#### [PROBLEM DETAILS]
All records below must be written out exactly, with the pictures excluded.

══ RECORDS SUPPLIED

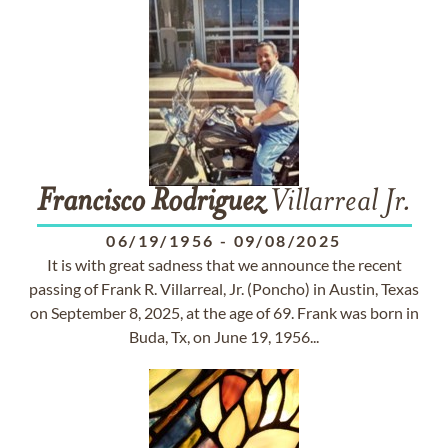
Francisco
Rodriguez
Villarreal Jr.
06/19/1956
-
09/08/2025
It is with great sadness that we announce the recent
passing of Frank R. Villarreal, Jr. (Poncho) in Austin, Texas
on September 8, 2025, at the age of 69. Frank was born in
Buda, Tx, on June 19, 1956...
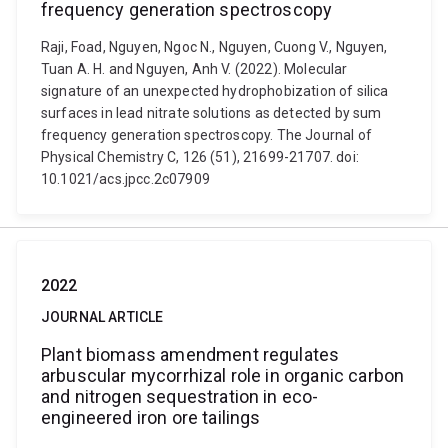
frequency generation spectroscopy
Raji, Foad, Nguyen, Ngoc N., Nguyen, Cuong V., Nguyen,
Tuan A. H. and Nguyen, Anh V. (2022). Molecular
signature of an unexpected hydrophobization of silica
surfaces in lead nitrate solutions as detected by sum
frequency generation spectroscopy. The Journal of
Physical Chemistry C, 126 (51), 21699-21707. doi:
10.1021/acs.jpcc.2c07909
2022
JOURNAL ARTICLE
Plant biomass amendment regulates
arbuscular mycorrhizal role in organic carbon
and nitrogen sequestration in eco-
engineered iron ore tailings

════

#### [FINISHED EXERCISE]
Francisco
Rodriguez
Villarreal Jr.
06/19/1956
-
09/08/2025
It is with great sadness that we announce the recent
passing of Frank R. Villarreal, Jr. (Poncho) in Austin, Texas
on September 8, 2025, at the age of 69. Frank was born in
Buda, Tx, on June 19, 1956...
frequency generation spectroscopy
Raji, Foad, Nguyen, Ngoc N., Nguyen, Cuong V., Nguyen,
Tuan A. H. and Nguyen, Anh V. (2022). Molecular
signature of an unexpected hydrophobization of silica
surfaces in lead nitrate solutions as detected by sum
frequency generation spectroscopy. The Journal of
Physical Chemistry C, 126 (51), 21699-21707. doi:
10.1021/acs.jpcc.2c07909
2022
JOURNAL ARTICLE
Plant biomass amendment regulates
arbuscular mycorrhizal role in organic carbon
and nitrogen sequestration in eco-
engineered iron ore tailings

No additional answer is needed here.